- Available records:
##########

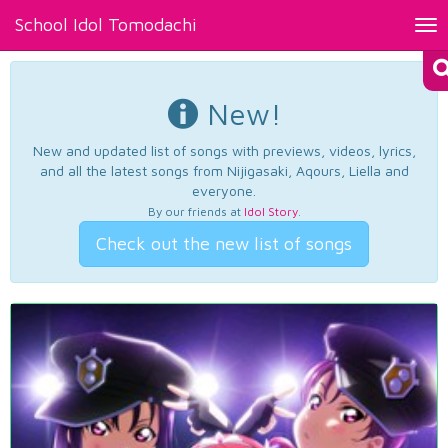
School Idol Tomodachi
Tog
nav
New!
New and updated list of songs with previews, videos, lyrics,
and all the latest songs from Nijigasaki, Aqours, Liella and
everyone.
By our friends at
Idol Story
.
Check out the new list of songs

##########

- Assignment:
Print all entries exactly. The images do not belong in the copy.

- Response box:
School Idol Tomodachi
Tog
nav
New!
New and updated list of songs with previews, videos, lyrics,
and all the latest songs from Nijigasaki, Aqours, Liella and
everyone.
By our friends at
Idol Story
.
Check out the new list of songs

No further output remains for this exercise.